Transforming growth factor-beta 1 (TGFβ1) plays an important role in mediating the primary resistance to PD-1/PD-L1 [PD-(L)1] blockade. SRK-181 is a fully human, selective anti-latent TGFβ1 IgG4 monoclonal antibody under investigation as a monotherapy or in combination with anti-PD(L)1 therapy in patients with solid tumors. Compared to broad TGFβ inhibitors, SRK-181 was observed to have improved safety profile (no cardiotoxicities) in four-week GLP nonclinical toxicology studies.
Methods
The DRAGON trial (NCT04291079) is an ongoing open-label, phase 1 study. Part A followed a 3+3 dose escalation design to evaluate SRK-181 in patients with advanced solid tumors at 80-3000mg every three weeks (q3w) and 2000mg q2w in Part A1, and SRK-181+anti-PD-(L)1 in patients who did not respond to prior anti-PD-(L)1 therapy at 240-2400mg q3w in Part A2. In Part B (expansion phase), SRK-181 (1500mg q3w or 1000mg q2w)+anti-PD-(L)1 are administered in anti-PD-(L)1-resistant patients with non-small cell lung cancer (NSCLC), urothelial carcinoma, melanoma, clear cell renal cell carcinoma (ccRCC) or other advanced solid tumors. The level of circulatory TGFβ1 was assessed as a target engagement biomarker.
Results
As of 2 June 2022, Part A1 and Part A2 enrolled 19 and 15 patients, respectively, with median prior lines of therapies of 4 (range 1-10).

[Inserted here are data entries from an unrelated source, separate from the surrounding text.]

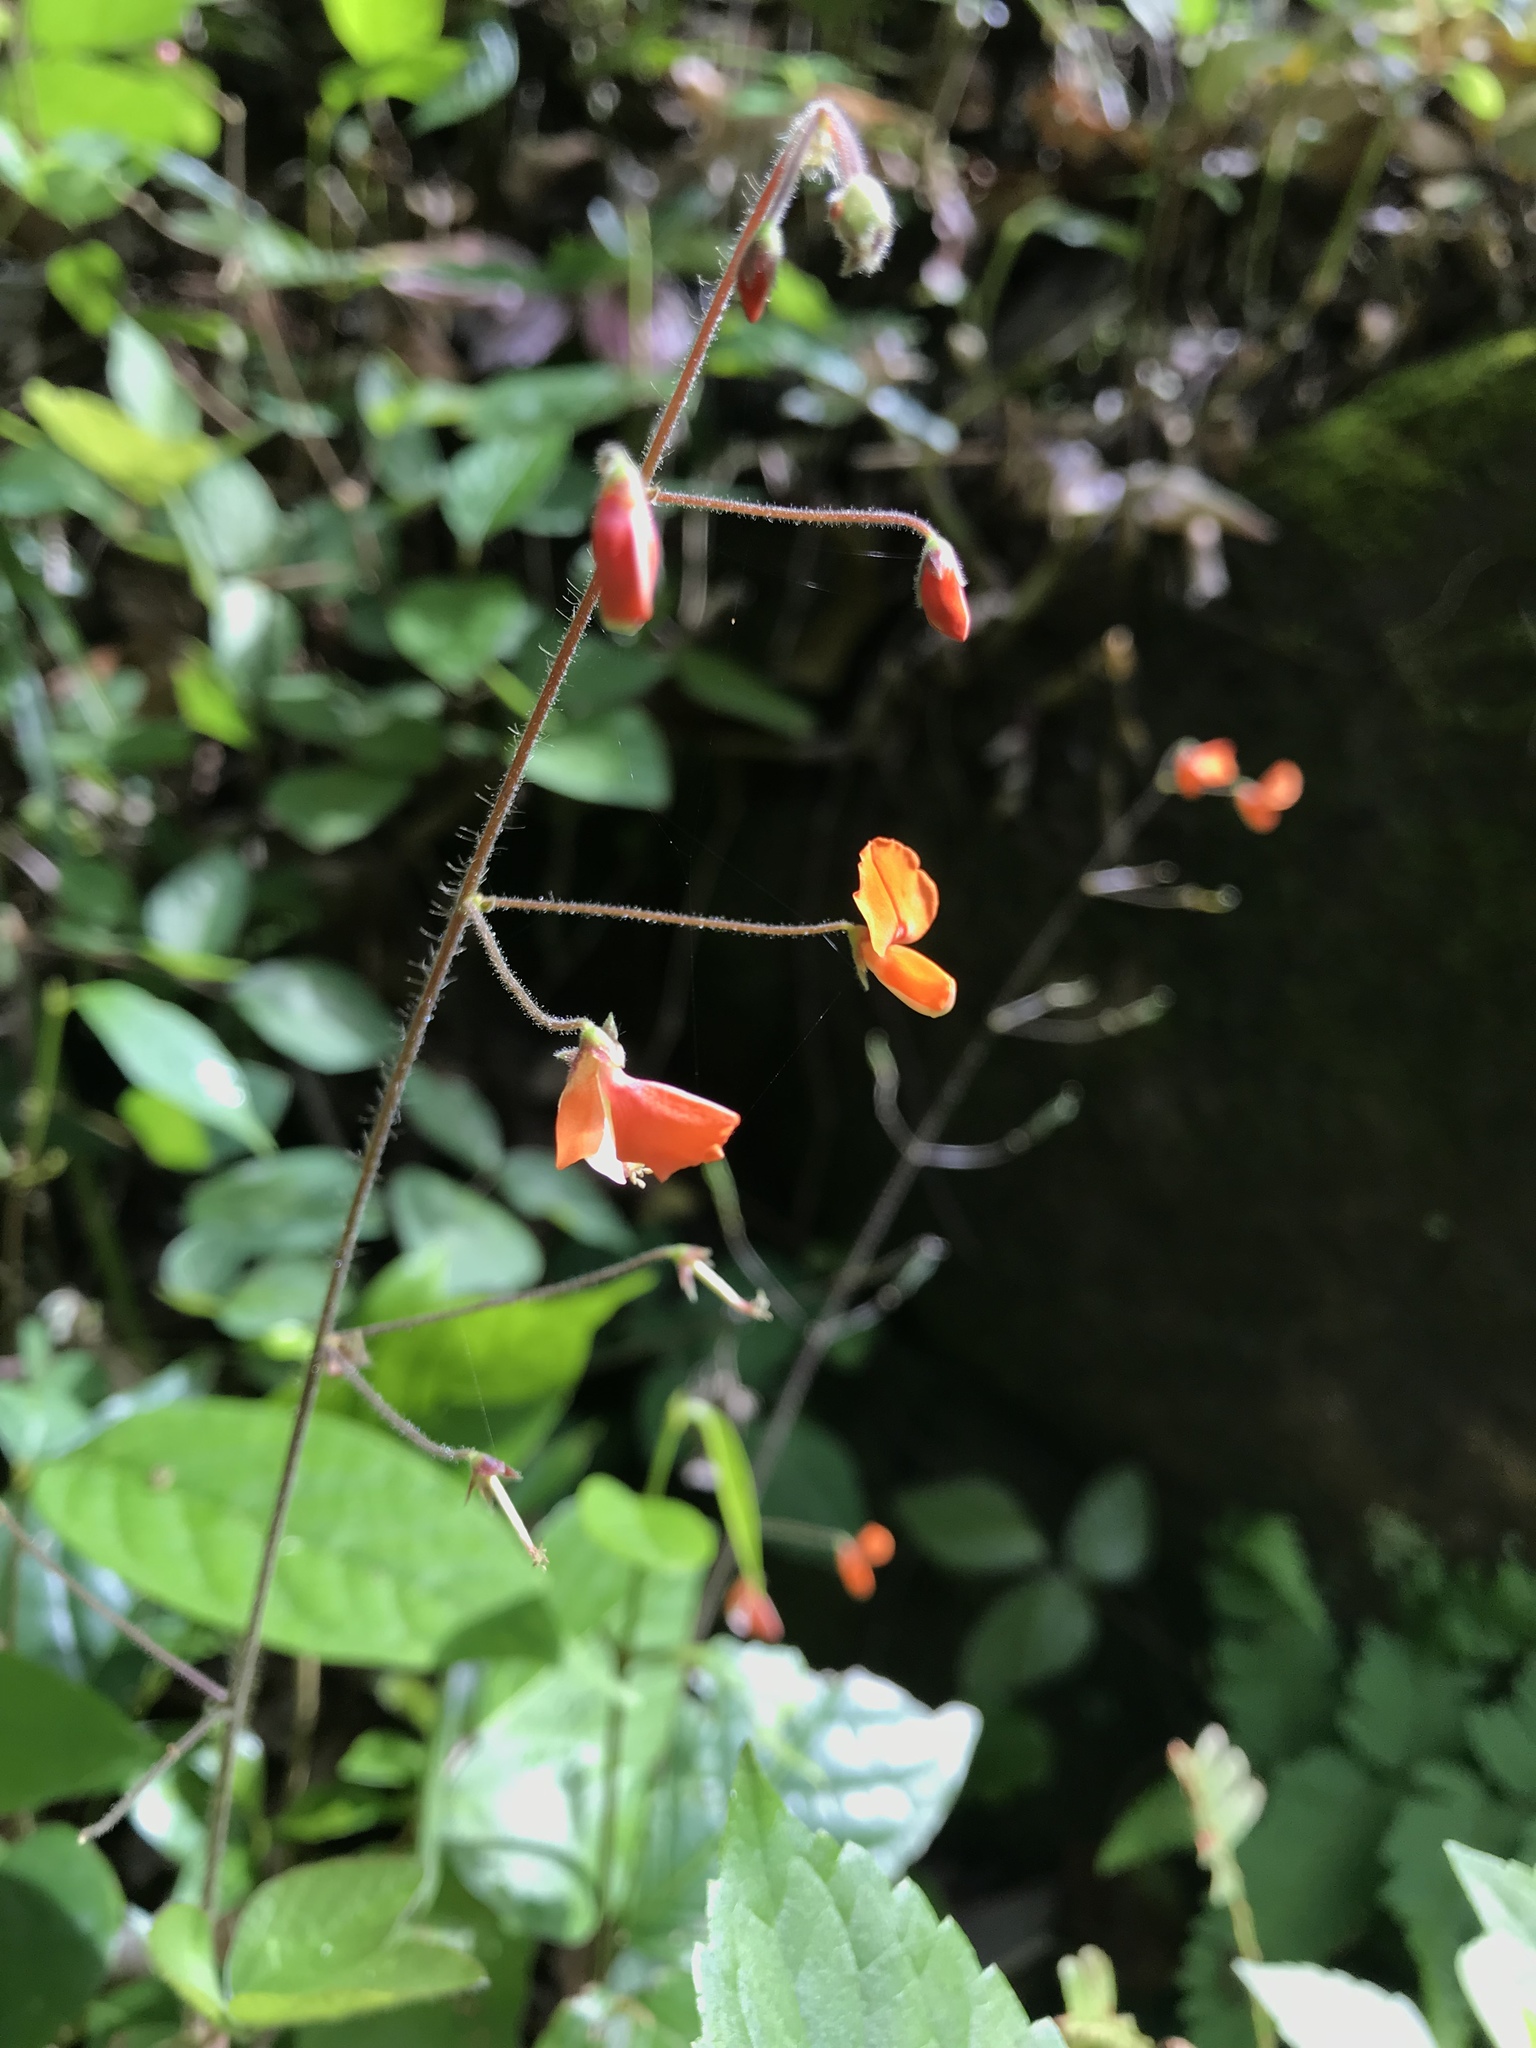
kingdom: Plantae
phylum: Tracheophyta
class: Magnoliopsida
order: Fabales
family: Fabaceae
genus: Hylodesmum
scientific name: Hylodesmum repandum
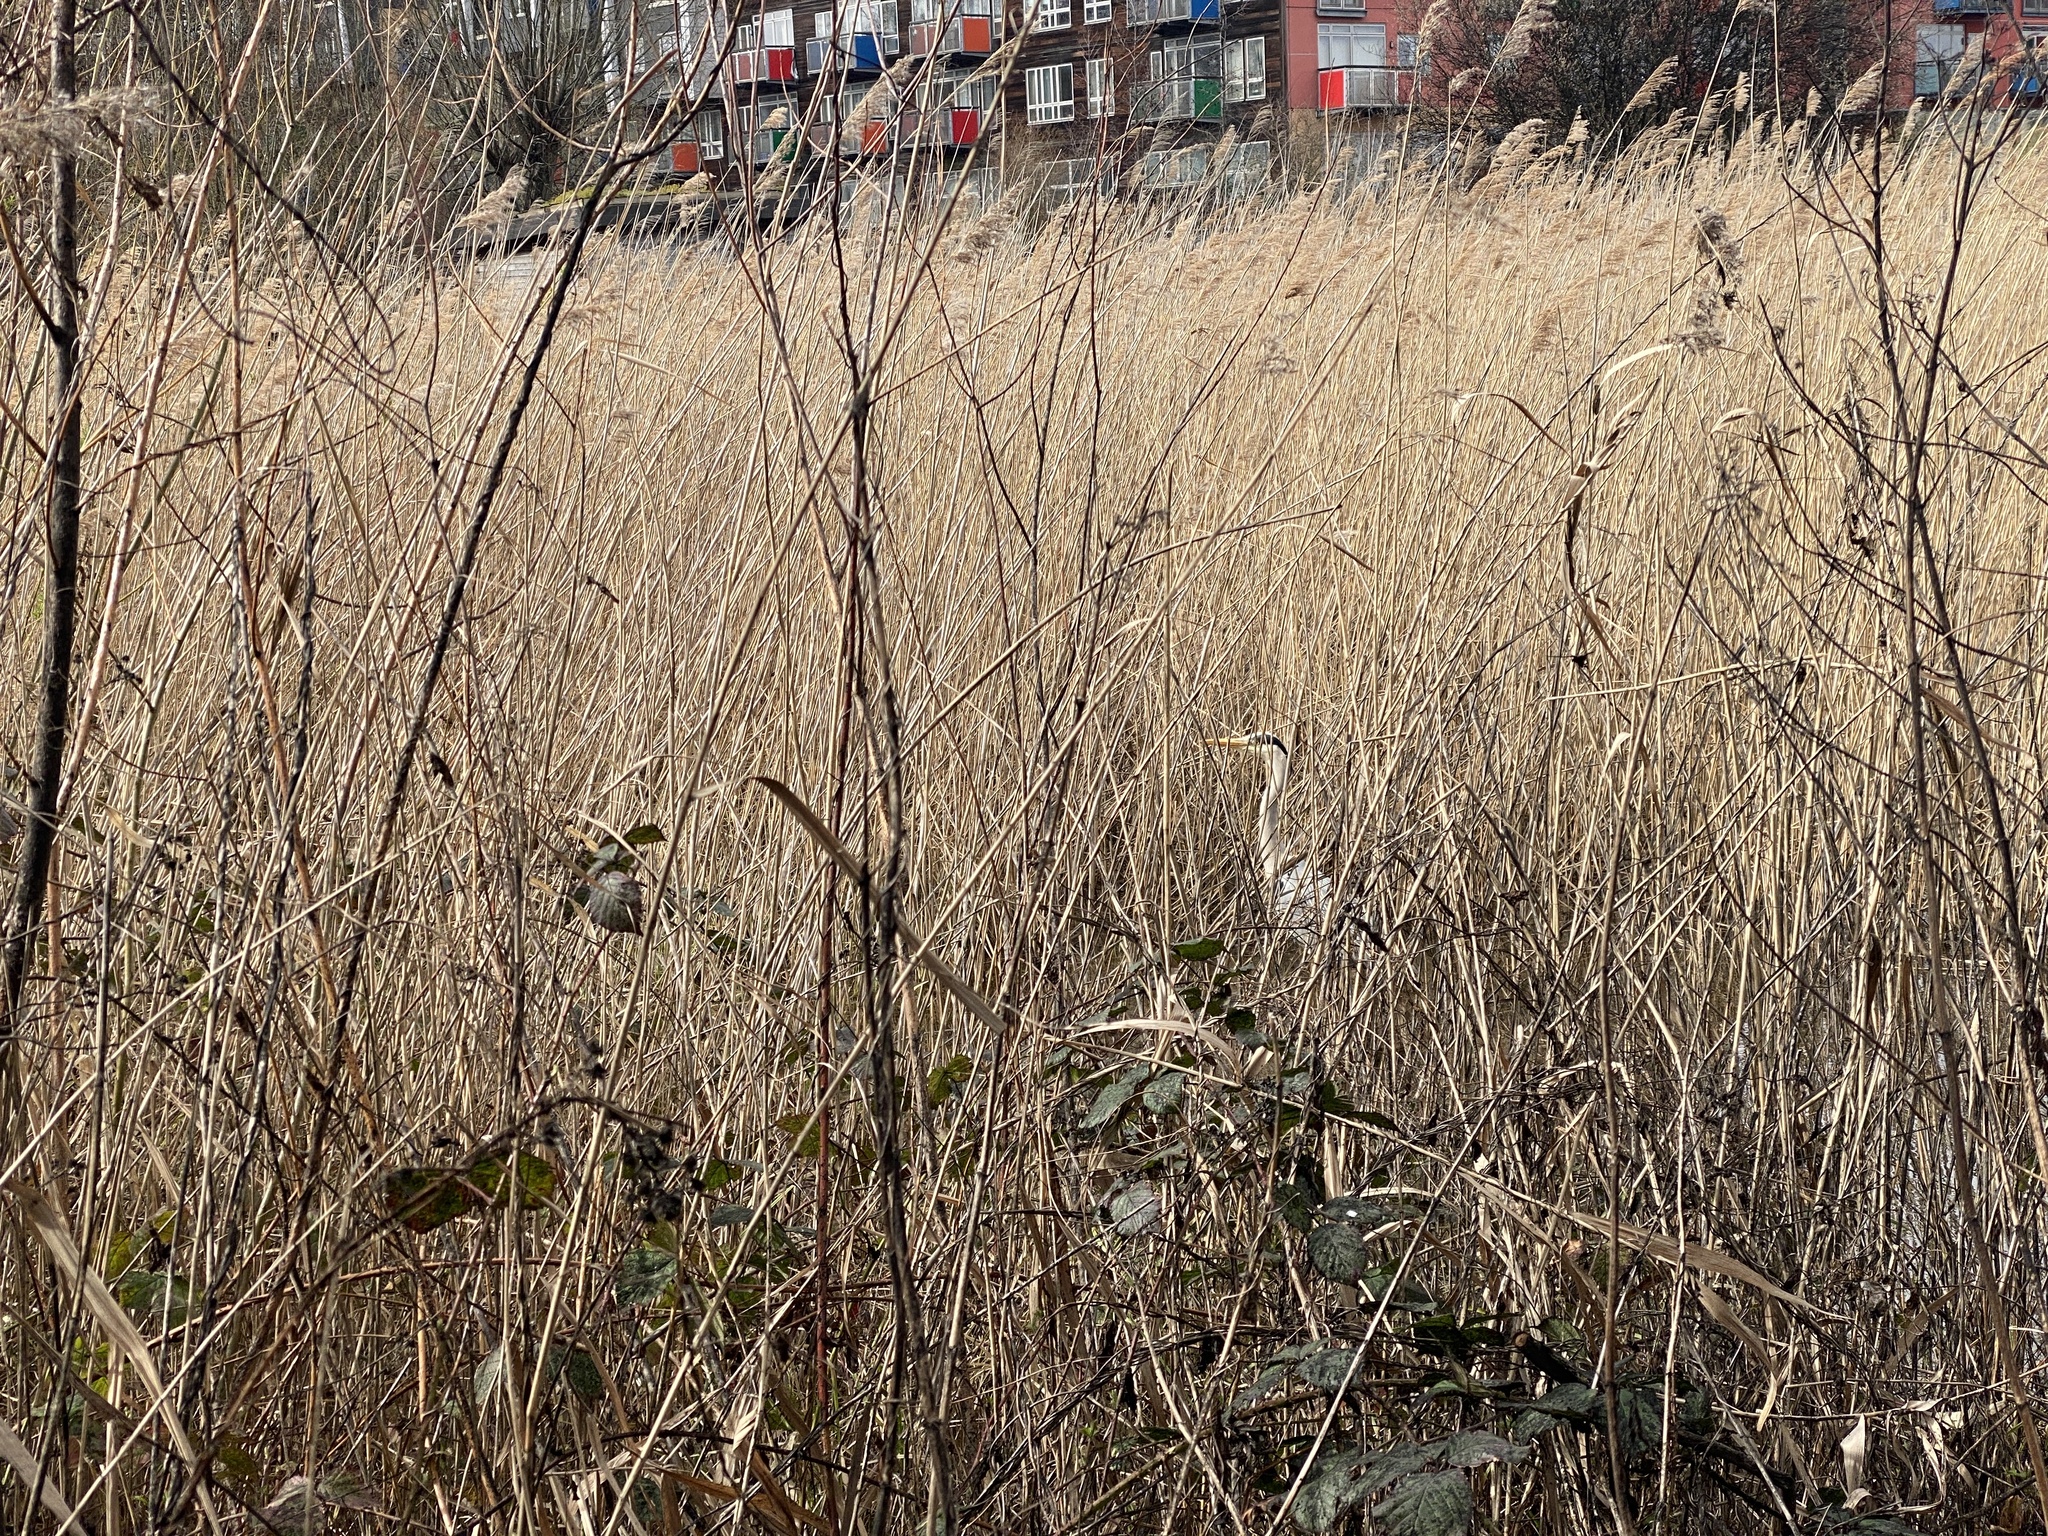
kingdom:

No dose limiting toxicity (DLT) were observed in Part A. In Part A1, the most common treatment-related AEs (TRAEs, >10%) of any grade were fatigue (16%, n=3), decreased appetite and nausea (each: 11%, n=2). Eight patients had stable disease (SD) as best response (3/colorectal, 3/ovarian, 1/pancreatic, and 1/testicular). The three patients with ovarian cancer were stable for 25 to 42 weeks. In Part A2, the TRAEs (>10%) of any grade were pruritus, rash and rash maculo-papular (each: 20%, n=3), diarrhea (13%, n=2). One confirmed RECIST1.1 partial response (PR) was observed at 800mg in a patient with anti-PD-1 resistant RCC who stayed on study for 30 weeks. Nine patients had best response of SD and five of them were stable for more than 16 weeks (2/head and neck, 1/melanoma, 1/skin squamous cell carcinoma, 1/RCC). SRK-181 treatment resulted in increased levels of circulatory TGFβ1, which suggested target engagement. Part B enrollment is ongoing.
Conclusions
As of 2 June 2022, SRK-181 has been tolerated as monotherapy and in combination with anti-PD-(L)1. No DLT was observed up to 3000mg q3w/2000mg q2w as monotherapy and up to 2400mg q3w as combination treatment. Early evidence of efficacy was observed with prolonged stable disease and a confirmed PR.